Offset mortgages are linked to your savings or current accounts to reduce the amount of interest charged.
How does an offset mortgage work?
Rather than using your savings to pay off your mortgage, they sit in a separate savings account that pays no interest. The lender then removes this value from your overall mortgage and only charges interest on the difference. For example, if you have £20,000 in savings and a mortgage of £120,000, you will only be charged interest on the £100,000 difference between the two.
What types of offset mortgage are there?
Current account offset mortgages
Current account mortgages allow you to combine your mortgage with your current account, rather than keeping your savings and mortgage accounts separated. Your wages and savings are held in an account along with your mortgage, which shows as a negative balance. While your salary and savings are in the account, they are used to offset the interest.
Family account offset mortgages
There are a few offset mortgage providers that allow you to link accounts owned by your family or friends. While the funds are being used for this purpose, they don't accrue interest; rather, they offset the interest that you pay on your mortgage. They are still able to access the funds. This option allows family members or friends to help make your mortgage cheaper without contributing any money upfront.
There are typically three benefits to choose from with offset mortgages:
- Reduced monthly repayments - whereby you save money on a short term basis.
- Repayments that reduce annually, assuming that the interest rate remains the same.
- A reduced term with the same repayment amount. With this option, you pay less interest as you are repaying your mortgage quicker.
Can you access your savings with an offset mortgage?
Yes, you can take money out of the account that is linked to your mortgage, and you can also continue to pay into your savings account.

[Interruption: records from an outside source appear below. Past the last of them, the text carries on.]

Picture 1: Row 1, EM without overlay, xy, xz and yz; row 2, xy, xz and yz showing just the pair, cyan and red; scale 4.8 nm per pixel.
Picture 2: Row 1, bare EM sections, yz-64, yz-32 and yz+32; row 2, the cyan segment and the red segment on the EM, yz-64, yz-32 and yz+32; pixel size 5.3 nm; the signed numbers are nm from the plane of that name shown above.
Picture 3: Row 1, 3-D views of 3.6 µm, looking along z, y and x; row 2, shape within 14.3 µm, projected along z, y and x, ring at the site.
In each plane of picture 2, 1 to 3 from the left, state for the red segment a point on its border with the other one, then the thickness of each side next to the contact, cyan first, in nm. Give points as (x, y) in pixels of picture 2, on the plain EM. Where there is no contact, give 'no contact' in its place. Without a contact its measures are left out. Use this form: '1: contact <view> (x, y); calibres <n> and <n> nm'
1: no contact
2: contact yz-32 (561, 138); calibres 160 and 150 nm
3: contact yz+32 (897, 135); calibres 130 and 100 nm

As the interest you pay is linked to the amount in your savings account, this impacts on your mortgage:
- If you withdraw funds your interest and monthly payments will increase
- If you make deposits to the account your interest and monthly payments will reduce.

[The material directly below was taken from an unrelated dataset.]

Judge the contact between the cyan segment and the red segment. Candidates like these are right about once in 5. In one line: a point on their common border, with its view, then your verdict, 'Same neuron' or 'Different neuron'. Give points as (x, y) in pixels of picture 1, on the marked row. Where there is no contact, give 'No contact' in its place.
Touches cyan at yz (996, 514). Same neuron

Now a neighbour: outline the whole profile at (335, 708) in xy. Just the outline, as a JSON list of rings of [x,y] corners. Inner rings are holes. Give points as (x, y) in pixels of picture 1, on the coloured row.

The majority of lenders will permit you to make overpayments on your mortgage, which will reduce your interest and monthly payments. In this scenario, however, you will not be able to reaccess the funds should you need to. If you were to pay into your linked savings account, the interest would reduce, and you would still be able to access the funds.
How much can I save with an offset mortgage?

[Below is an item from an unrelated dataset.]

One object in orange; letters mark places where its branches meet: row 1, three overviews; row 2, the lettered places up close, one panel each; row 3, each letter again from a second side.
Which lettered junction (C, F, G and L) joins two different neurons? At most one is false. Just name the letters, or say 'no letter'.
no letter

Mortgage interest rates are typically higher than savings interest rates. This means that the interest saved on your offset mortgage is likely to be more than you would accrue on your savings. The amount you will save will depend on the value of your savings, and the interest rate on your mortgage.
Tax benefits for offset mortgages
There are also tax benefits with offset mortgages as savings that are used in this way are not taxed. If you are a higher rate or additional rate taxpayer, the benefits are likely to be more significant.
How to get an offset mortgage
At Teito, our team of experienced advisors have helped many people like you to find their perfect offset mortgage. We work with hundreds of lenders to find you the best rates possible. To get started, submit our simple online form, and we promise to make your mortgage journey as stress-free as possible.
Choosing an Adviser
Selecting a qualified and experienced mortgage adviser is of great importance. To choose a suitable adviser, evaluate their qualifications, experience, and reputation, and ensure they are regulated by the Financial Conduct Authority (FCA).
Read reviews from previous clients and make sure they provide a clear explanation of the products and services they offer, as well as the fees and charges associated with them.